良性発作性頭位めまい症ガイドライン 2023年
具体的な症状の特徴としては、
・起床時にクラクラするようなめまいが起こる
・寝返りをうったり、頭や体を動かしたりしたときにめまいが起こる
・一回一回のめまいの継続時間が短い(数十秒程度)
という症状が挙げられます。
起床時や睡眠時だけではなく、洗髪などで下を向いたときや、洗濯物を干すときに上を向いた頭位でめまいが誘発されることが多いです。めまいに伴って吐き気や嘔吐の症状が出る場合もありますが、耳の聞こえが悪くなったり、意識や言葉、運動の障害を伴うことはなく、良性であるため基本的に大きな心配はいりません。
めまいを伴う疾患全般に女性の患者さんが多いので、BPPVに限ったことではありませんが、女性の発症が多くまた高齢者にも多い疾患の一つです。
2023年良性発作性頭位めまい症のガイドラインが出たので原文を抜粋し報告します。
後半器官型良性発作性頭位めまい症にリハビリは有効?
→推奨度A:行うよう強く進められる
外側半器官型良性発作性頭位(半規管結石型)にめまい症にリハビリは有効?
→推奨度B:行うよう進められる
外側半器官型良性発作性頭位(クプラ結石型)にめまい症にリハビリは有効?
→推奨度A:行うよう進められる
良性発作性頭位めまい症は自然治癒するので経過観察のみで良いか。
→推奨度B:行うよう進められる
後半器官型良性発作性頭位めまい症の自然治癒は39日である。
1週間後の自然治癒率は63%のため、1週間後に治癒していない場合はリハビリを検討すべきである。
外側半器官型良性発作性頭位めまい症(半規管結石型)の自然治癒は13日である。
1週間後の自然治癒率は63%のため、1週間後に治癒していない場合はリハビリを検討すべきである。

▶ _与えられたデータ_:
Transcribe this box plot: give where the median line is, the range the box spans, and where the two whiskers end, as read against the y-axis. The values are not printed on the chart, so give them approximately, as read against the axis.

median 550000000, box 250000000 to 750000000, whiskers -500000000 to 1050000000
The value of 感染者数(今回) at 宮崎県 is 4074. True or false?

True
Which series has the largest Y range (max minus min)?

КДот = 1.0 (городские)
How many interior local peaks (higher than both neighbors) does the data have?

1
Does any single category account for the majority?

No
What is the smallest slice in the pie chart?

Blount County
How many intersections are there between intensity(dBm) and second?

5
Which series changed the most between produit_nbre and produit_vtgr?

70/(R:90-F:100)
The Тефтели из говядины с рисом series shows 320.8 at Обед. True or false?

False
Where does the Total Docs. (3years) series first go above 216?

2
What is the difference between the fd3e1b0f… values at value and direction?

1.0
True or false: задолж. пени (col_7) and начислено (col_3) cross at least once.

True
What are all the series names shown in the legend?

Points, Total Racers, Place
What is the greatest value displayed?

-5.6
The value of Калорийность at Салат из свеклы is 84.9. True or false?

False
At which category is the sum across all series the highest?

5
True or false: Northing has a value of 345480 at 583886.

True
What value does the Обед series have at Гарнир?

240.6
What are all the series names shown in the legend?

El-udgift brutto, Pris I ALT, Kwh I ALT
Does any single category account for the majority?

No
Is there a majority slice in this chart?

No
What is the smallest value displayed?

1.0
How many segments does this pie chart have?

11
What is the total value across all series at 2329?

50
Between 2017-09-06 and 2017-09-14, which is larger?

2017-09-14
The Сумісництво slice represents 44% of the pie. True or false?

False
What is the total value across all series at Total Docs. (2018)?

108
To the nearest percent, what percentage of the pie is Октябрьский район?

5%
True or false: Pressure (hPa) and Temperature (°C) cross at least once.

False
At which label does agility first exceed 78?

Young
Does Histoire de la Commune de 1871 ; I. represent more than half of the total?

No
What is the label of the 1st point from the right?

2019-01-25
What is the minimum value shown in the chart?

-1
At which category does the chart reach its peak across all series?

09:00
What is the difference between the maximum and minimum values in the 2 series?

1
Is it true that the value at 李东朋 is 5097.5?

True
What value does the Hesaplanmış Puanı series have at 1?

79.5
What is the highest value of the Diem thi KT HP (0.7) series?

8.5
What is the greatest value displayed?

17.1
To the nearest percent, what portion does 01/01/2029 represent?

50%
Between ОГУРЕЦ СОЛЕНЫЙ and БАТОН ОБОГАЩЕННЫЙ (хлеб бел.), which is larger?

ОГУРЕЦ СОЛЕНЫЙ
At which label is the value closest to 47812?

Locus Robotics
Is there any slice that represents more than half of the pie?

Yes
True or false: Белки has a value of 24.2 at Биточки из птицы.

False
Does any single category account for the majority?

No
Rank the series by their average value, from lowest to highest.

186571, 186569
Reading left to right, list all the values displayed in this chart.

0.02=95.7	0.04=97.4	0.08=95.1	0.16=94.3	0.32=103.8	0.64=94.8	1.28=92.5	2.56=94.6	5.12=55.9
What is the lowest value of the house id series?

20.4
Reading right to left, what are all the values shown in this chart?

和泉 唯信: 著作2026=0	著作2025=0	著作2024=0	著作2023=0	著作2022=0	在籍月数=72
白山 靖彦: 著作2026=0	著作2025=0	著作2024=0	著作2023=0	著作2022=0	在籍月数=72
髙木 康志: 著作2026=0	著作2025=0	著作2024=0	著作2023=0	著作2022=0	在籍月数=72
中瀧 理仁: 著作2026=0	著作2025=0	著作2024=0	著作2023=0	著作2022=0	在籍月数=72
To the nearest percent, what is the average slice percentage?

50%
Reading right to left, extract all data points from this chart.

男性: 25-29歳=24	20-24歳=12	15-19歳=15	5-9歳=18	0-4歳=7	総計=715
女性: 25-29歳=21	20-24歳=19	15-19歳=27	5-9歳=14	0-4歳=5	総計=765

▶ _作るもの_: 本文では、良性発作性頭位めまい症のめまい一回一回の継続時間はどのくらいとされていますか。 データは使わなくてかまいません。

▶ _解答_: 数十秒程度と短い時間です。